As I furiously surfed between stations, local LA reporters filled in details during live updates from Corona, Riverside and downtown LA. Experienced veterans like KTLA’s Eric Spillman, KNBC’s Toni Guinyard, and Fox’s Phil Shuman were doing outstanding reporting. LA’s longtime, best all around TV reporter is Fox’s Hal Eisner. Eisner is a master story teller who effortlessly weaves together compelling features or hard news. Hal hits it out of the park daily.  Eisner explained a piece of minutia that might have seemed too obvious to some back in the newsrooms about why there were dozens of LA patrol cars and an LAPD command post set up in the city of Corona, far from their jurisdiction. It was a minor but key fact that the other stations assumed the viewers would figure out. The weakest part of the generally excellent coverage was the anchors back in the studio that were a bit spooked - deer in the headlights - without a teleprompter scripts. That’s just unacceptable for major market TV, even in the early morning broadcasts.  

Los Angeles has a long history of iconic TV news stories. The 1949 failed attempt at rescuing little Kathy Fiscus who fell into an abandoned well. The 1975 SLA shootout and search for Patty Hearst. The Manson and Menendez murders. Rodney King. O.J. and the chase.  But in this new century, the manhunt for Chris Dorner will be remembered like those stories for many years.

What made this pursuit much more compelling than a car chase was watching a story unfold in real time. You couldn’t turn away. One hour into my watching, Fox scored a major scoop with a helicopter report over a shooting in Torrance near Redondo Beach. LAPD cops there had shot up a truck similar to Dorner’s. Unfortunately, the occupants, two women delivering newspapers, were both injured. They survived but one is in the ICU tonight. It was fascinating to see the fear and apprehension on the faces of experienced police press information officers. At one point, one of them yelled with frustration at a pack of reporters ,“I’m not going to do this on camera – turn the cameras off and I’ll give you some information.”

Stern BOLO warnings went out from Palms Springs to Santa Barbara – from the desert to the sea, the catch phrase of legendary LA anchor Jerry Dunphy . Some reporters speculated that some schools and offices in Riverside might close Thursday because of the mysterious, elusive danger Chris Dorner represented. A single man had instilled widespread fear throughout all of Southern California. After three hours, I passed out. Before I went to sleep about 7 am, I glanced online at the LA Times and Riverside Press Enterprise web sites. I was surprised to see how far behind the online posts were compared to the TV news coverage. 

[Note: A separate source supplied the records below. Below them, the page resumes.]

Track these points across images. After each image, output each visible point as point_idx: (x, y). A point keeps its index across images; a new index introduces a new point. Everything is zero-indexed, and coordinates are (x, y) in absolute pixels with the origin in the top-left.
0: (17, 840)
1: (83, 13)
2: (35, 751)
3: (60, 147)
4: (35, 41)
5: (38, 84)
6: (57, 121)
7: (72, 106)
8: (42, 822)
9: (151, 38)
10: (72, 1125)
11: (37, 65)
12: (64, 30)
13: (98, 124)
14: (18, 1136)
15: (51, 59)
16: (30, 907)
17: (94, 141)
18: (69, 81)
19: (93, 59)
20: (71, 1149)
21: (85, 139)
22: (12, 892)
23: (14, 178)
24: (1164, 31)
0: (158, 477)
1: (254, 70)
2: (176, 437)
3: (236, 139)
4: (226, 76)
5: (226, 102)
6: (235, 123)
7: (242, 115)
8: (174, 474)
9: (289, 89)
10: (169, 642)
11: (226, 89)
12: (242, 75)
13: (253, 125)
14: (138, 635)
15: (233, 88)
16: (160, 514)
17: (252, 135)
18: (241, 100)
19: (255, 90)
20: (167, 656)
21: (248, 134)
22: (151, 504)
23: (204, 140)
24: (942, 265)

[Dorner’s manifesto ,by the way, included shout outs to Anderson Cooper, Charlie Sheen, Ellen Degeneres and LA’s best TV anchorwoman Pat Harvey: "Pat Harvey, I’ve always thought you carried yourself professionally and personally the way a strong black woman should. Your articulation and speech is second to none. You are the epitome of a journalist/anchor. You are America," the manifesto said.]

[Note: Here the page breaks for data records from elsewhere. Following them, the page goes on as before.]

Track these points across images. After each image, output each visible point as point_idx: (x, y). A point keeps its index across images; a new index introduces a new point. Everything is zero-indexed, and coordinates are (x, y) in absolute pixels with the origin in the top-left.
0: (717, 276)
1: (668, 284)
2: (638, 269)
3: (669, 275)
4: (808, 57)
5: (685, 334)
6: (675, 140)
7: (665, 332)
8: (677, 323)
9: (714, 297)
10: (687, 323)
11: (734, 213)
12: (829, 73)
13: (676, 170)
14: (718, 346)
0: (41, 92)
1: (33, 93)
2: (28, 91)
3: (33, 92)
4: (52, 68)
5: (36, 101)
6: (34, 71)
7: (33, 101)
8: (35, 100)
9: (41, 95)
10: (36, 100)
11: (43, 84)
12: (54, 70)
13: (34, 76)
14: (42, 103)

As I write this early Friday morning, the ski resort town of Big Bear, about an hour east of LA, is locked down. Dorner’s truck was discovered on fire there Thursday afternoon in a desolate mountain area. SWAT teams are going door to door searching for the fugitive in this tragic story that likely will end in another suicide by cop. But I have to apologize to TV news. I’ve harshly criticized your awkward attempt to evolve into the new media age. For several hours early on a chilly, Southern California February night, you showed me .  .  . you’re still relevant.